The match will award $5,000 in prizes in honor of humblefool. The prizes of $200 will be awarded to best 20 performers in Div-1 and the prizes of $100 will be awarded to best 10 performers in Div-2. All members will be given an option to donate their prizes to Harsha's wife.
My sincere condolence to family and friends.
I will probably get lots of minuses, but I need to say it being student of courses about ethics and irrational human behavior.
I don't think it was a good idea of offering prizes with such option attached. It's like a prize money given away, but if you keep it you are of low morale qualities. So you do can take it, but if you take it you are an a@#$ole. I don't have anything against donating prize money (I am thinking about doing pledge about my own prize money if I ever win anything in the future), but I think in this particular situation TopCoder puts winners in "moral hot spot".

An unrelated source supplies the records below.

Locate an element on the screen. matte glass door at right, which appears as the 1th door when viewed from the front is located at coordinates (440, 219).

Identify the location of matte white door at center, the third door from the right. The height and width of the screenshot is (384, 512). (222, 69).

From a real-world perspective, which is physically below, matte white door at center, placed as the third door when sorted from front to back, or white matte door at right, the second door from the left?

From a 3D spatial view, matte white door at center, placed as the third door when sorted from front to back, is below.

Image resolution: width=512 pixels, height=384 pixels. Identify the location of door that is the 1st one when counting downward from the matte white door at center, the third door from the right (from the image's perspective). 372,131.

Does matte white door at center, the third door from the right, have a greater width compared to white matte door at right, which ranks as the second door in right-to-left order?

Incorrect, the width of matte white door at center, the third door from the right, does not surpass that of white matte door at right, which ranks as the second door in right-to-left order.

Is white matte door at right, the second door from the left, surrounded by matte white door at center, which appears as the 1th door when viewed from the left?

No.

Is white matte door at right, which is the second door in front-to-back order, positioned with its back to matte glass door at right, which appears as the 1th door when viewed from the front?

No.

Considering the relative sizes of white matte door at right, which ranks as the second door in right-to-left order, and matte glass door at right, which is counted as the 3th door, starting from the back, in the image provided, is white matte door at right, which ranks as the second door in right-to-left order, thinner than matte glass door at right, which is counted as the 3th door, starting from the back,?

Much better option would be something like this (IMHO): - as humblefool was an inspiration to many many Indian coders; - as he was very good at TopCoder competition;
why not something like:
"TopCoder donates $10 to Harsha's wife for every previously registered Indian coder participating in SRM 625".
I don't know what other countries do in this situation when I read this mail from topcoder (the mail I wrote above ) I was confused a little bit this man die and you distribute gifts to contestants I know ~90% of winners will check to donate Harsha's wife but really this situation is strange to me too
but I believe that they have a good intentions or as I told maybe different cultures.
Being an accountant, my first thought was that this is somehow related to taxation issues — maybe Topcoder as organization can claim prize money as tax-deductible expenses, but can't do the same for donations. But if they "distribute" prize money to contestants and then contestants choose to donate, that might mitigate tax risks for TopCoder.
If this is the case, I can understand that, but for many people it looks awkward.
Side note — above theory is a good example of what being professional accountant does to your brain.
How was Div2 C to be solved?
EDIT: Just found the editorial written by vexorian.
Editorial — http://www.vexorian.com/2014/06/srm-625-i-semi-wrote-it.html
How to solve Div 1 problem B ?
Max-flow min-cut
We can use maxflow. Build a graph, whose vertices are elements of a given grid that are reachable from '$' by several steps of length 3, and edges are between vertices separated by two elements. Edges may have capacity 0, 1, 2 or INF (it depends on the number of '.', 'H' and 'b' between two vertices) and vertices may have capacity 0, 1 or INF (means 'H', '.' and 'b').
For the second round in a raw they set VERY standard problems for 250 and 500. It looks really strange.
I believe Div1 500 was inspired by http://www.bloxorzgame.com/
Addicting game, love the animation :D
maybe i'm addicted :D
I actually played this long ago and it had an influence but I forgot the game's name until you linked it.
How to solve 900 Div 1?
Let's fix the position of the first element: we have n choices to do that. z[1][1] = n
Now if we fixed i elements and have j groups for the next element we have three choices:
New element will merge some two groups: z[i + 1][j — 1] += z[i][j] * j
coefficient is equals to j because we can choose what two neighboring groups we will merge
New element will be in a new group: z[i + 1][j + 1] += z[i][j] * j
because we can choose between what two neighboring groups we insert new group
New element will extend some group: z[i + 1][j] += z[i][j] * j * ((i + 1 == n) ? 1 : 2)
coefficient 2 because we can choose from where extend group: left or right
coefficient j because we can choose what group extend
In the end we should sum z[k][i] for all i from 1 to g with coefficient C[n — k — 1][i — 1] for positions of spaces
Can someone please explain why this works?